MessagePublié: Lun 28 Avr 2008 15:22
par yann
Le Peuple Breton – octobre 2004 Leurre de Vérité

La fin d’un monde

Pourquoi ne pas annoncer la terrible nouvelle ? Le monde développé est engagé dans une impasse et se refuse à reculer pour emprunter une route plus sûre vers un avenir moins sombre. Pire, il entraîne chaque jour dans son sillage criminel de nouveaux candidats à la fuite en avant. L’exemple de l’économie du pétrole nous offre probablement la meilleure illustration d'un suicide planétaire programmé.
Comme ils sont rassurants, les experts ! Le baril à 50 dollars n’interrompra pas la Croissance mondiale. La production de 83 millions de barils par jour suffit à contenter la demande actuelle même si la Chine a augmenté sa consommation d’or noir de 40% depuis le début de cette année. Pour être honnête, il convient de préciser que ces experts béats d’optimisme ne nous parlent pas de n’importe où. Ils sont économistes auprès du FMI ou de la Banque mondiale, au sein de grandes banques telle la BNP-Paribas, ou juchés sur les derricks érigés par les « majors » du secteur. Disons-le brutalement : ces experts-la ont une vision courte basée sur des schémas dépassés. Ils sont payés pour faire tourner sur de puissants ordinateurs leurs modèles macro-économiques construits sur l’idée de la croissance infinie. On les rémunère grassement pour qu’ils profèrent des incantations apaisantes, non afin qu’ils tirent des sonnettes d’alarme inquiétantes. Jamais on ne se demande si on ne nourrit pas là des bouches inutiles quand la question se pose si souvent pour le moindre des salariés ordinaires. Il n’existe pas de sureffectifs chez les experts « tant mieux ». Le FMI basé à Washington ne compte pas moins de 1500 économistes sillonnant la planète pour y uniformiser discours et stratégies. Bref, tout ce petit monde a intérêt à ce que rien ne change. Les « décideurs » politiques les suivent aveuglément quand ils ne les poussent pas à trahir la vérité de l’expertise.

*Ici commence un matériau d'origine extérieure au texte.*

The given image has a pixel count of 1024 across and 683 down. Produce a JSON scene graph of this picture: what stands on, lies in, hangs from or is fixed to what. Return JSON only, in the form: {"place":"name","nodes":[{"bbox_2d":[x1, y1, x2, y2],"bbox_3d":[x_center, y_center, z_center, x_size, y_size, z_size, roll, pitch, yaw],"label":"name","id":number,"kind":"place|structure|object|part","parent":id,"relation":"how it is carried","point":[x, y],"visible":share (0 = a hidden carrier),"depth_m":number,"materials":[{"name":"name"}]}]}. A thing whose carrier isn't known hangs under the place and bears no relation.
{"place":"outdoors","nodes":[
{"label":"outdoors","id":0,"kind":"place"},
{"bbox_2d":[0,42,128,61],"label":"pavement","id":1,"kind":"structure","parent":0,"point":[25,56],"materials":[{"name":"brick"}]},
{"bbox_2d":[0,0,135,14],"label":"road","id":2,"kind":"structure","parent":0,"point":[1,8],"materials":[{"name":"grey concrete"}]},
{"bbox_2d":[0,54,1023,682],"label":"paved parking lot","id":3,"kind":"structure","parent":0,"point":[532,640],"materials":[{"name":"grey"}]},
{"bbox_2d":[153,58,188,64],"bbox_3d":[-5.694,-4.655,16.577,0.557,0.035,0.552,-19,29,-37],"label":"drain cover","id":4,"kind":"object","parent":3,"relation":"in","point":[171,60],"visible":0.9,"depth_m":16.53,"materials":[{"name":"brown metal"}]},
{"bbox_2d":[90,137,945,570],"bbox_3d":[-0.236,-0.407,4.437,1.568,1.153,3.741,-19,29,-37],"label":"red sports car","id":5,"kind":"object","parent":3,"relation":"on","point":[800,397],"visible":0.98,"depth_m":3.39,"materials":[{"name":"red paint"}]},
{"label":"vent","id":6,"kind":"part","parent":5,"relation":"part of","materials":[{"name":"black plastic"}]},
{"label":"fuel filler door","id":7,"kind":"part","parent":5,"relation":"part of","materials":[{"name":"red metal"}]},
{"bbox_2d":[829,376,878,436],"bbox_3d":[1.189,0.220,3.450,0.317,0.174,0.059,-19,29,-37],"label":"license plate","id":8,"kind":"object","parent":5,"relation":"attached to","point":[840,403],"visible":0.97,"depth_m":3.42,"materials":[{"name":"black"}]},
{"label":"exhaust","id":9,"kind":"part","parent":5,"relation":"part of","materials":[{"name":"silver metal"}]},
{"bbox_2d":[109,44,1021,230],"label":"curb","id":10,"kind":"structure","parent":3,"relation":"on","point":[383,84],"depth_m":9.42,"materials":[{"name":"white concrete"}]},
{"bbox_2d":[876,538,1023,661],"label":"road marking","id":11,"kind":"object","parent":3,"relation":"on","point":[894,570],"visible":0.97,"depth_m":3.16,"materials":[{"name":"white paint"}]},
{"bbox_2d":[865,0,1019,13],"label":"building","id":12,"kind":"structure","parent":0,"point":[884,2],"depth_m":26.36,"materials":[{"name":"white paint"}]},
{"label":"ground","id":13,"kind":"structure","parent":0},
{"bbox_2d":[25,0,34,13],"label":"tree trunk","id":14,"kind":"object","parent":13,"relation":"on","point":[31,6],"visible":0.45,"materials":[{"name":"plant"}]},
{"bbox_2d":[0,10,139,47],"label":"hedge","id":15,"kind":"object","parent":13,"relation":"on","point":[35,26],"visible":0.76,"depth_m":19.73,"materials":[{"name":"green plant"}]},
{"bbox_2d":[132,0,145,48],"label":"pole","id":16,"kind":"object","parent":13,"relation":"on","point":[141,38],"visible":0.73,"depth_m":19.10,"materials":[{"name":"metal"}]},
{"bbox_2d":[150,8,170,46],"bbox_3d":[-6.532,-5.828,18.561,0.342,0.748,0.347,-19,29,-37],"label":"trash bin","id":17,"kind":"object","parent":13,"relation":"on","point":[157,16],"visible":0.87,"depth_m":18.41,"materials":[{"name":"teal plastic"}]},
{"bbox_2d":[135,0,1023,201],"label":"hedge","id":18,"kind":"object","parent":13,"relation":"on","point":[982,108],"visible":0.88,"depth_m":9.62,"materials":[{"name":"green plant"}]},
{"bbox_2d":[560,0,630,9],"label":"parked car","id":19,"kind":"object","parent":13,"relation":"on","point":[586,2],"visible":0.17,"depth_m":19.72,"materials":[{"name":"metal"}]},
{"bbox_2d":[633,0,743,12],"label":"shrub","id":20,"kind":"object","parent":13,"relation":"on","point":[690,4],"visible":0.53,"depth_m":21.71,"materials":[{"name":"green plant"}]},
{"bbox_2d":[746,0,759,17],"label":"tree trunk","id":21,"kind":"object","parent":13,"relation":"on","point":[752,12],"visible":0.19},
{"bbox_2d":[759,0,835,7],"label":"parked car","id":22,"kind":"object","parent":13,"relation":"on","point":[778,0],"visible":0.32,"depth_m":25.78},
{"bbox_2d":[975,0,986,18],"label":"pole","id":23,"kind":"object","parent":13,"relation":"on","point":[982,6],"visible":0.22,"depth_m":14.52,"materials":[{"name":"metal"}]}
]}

Bien sûr, il est d’autres experts – qui parfois répugnent à revendiquer ce titre galvaudé – se sentant idiotement investis d’une mission : brandir la menace du chaos à laquelle le commun des mortels est d’abord porté à ne pas croire. On ridiculise facilement ces experts « tant pis ». Comme on a bien tort ! Quelle est la menace ? Quelques vérités sont très mauvaises à dire et à entendre. Le temps du pétrole bon marché est derrière nous. Pour satisfaire la demande présente tous les robinets puisant dans les réserves facilement exploitables sont grands ouverts. Faire face à la demande future – probablement en hausse sensible – sachant que les réserves « faciles » vont progressivement être épuisées, nécessite d’exploiter d’autres réserves, épuisables elles aussi, dont le coût de production sera très élevé. Les prix flamberont et mettront en péril les modes de vie des sociétés dépendantes du pétrole. Allez, on nous a déjà dit cela en 1973 et 1979 lorsque l’OPEP multiplia le prix du baril par douze. Oui, mais le problème est désormais différent et cette fois irréversible : la raison de la flambée des prix dans l’avenir sera géophysique alors qu’elle n’était que géopolitique hier.

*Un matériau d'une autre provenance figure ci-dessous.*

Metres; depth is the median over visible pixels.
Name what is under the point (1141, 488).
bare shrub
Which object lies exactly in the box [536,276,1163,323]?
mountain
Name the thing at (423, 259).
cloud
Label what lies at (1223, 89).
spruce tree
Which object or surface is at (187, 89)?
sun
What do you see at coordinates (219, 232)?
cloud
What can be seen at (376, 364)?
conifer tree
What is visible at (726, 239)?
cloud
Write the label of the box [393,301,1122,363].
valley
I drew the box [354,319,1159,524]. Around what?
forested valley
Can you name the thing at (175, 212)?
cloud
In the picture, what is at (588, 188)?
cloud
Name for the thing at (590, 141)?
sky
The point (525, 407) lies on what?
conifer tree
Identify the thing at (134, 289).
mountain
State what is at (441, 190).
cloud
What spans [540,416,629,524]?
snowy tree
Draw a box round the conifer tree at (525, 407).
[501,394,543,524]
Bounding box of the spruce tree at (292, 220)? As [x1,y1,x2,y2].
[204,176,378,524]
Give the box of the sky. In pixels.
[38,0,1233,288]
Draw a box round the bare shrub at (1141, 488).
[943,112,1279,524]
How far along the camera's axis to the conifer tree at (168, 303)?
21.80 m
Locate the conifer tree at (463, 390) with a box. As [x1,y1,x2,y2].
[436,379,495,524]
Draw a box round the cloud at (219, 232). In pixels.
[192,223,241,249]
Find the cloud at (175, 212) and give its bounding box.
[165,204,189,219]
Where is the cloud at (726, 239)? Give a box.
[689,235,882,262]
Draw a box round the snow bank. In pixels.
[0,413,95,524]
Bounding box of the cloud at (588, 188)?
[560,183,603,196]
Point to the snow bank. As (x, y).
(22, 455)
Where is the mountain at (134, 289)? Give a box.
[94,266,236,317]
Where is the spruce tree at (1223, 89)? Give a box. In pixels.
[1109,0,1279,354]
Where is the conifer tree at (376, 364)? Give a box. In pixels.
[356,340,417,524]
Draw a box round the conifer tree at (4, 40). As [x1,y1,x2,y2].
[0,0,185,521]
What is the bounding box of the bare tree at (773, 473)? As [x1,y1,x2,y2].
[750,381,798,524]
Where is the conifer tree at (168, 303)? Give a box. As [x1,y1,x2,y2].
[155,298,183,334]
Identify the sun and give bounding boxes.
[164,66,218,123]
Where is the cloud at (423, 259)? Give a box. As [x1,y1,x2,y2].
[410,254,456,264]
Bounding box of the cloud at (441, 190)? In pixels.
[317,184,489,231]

La dépendance à l’égard de ce visqueux liquide est oppressante. Prendre un bain chaque jour pendant un an suppose la combustion d’une tonne de pétrole. Produire une seule ramette de papier nécessite de brûler trois litres du même combustible. Il est aisé de multiplier ces équivalences énergétiques de nos besoins quotidiens petits ou grands. La liste cumulée en est terrifiante. Il est, en revanche, malaisé d’accepter l’idée que nous glissons ainsi allègrement sur une pente fatale. Toutes les productions agricoles intégrées au jeu du commerce mondial sont excessivement énergétivores. Chaque fois qu’un pays en développement, cédant aux pressions du « consensus de Washington », décide d’insérer son économie dans le carcan de l’ « Organisation Commerciale du Monde », c’est un pas de plus qui est franchi vers l’épuisement pétrolier final. Aujourd’hui, la moitié de l’Humanité seulement – pays de l’OCDE, Chine, grandes villes des pays en développement – peut être considérée comme appartenant à l’économie mondialisée surdépendante de l’énergie fossile. Les planificateurs de l’avenir ont le souci inébranlable d’attraper dans leurs filets l’autre moitié de la population terrestre – soit trois milliards d’individus – qui ne saurait rester plus longtemps à l’écart du Progrès.
Deux obstacles s’opposent au coup d’arrêt de la délirante trajectoire. Comme les dénonciateurs du funeste destin de l’Humanité n’ont pas de plans de remplacement clés en main, on décrète la continuité obligatoire du voyage anomique vers un futur imaginairement radieux. L’intelligibilité des faits rigoureusement étudiés ne suffit pas aux hommes pour qu’ils imaginent ensemble, dénonciateurs avisés et « experts » repentis, un chemin différent vers demain. L’autre empêchement réside dans la croyance en la Science et en les Techniques telles qu’elles sauveront l’Homme de la dramatique prédiction. Avant que le pétrole ne vienne à manquer, nous aurons trouvé les moyens de nous en passer sans dommages et inventé tout ce qui est nécessaire à la poursuite d’une route paisible. C’est sans doute à cela que songe M. George W. Bush quand il proclame que le mode de vie des Américains n’est pas négociable. Hélas ! C’est une chimère. Pis, c’est un crime.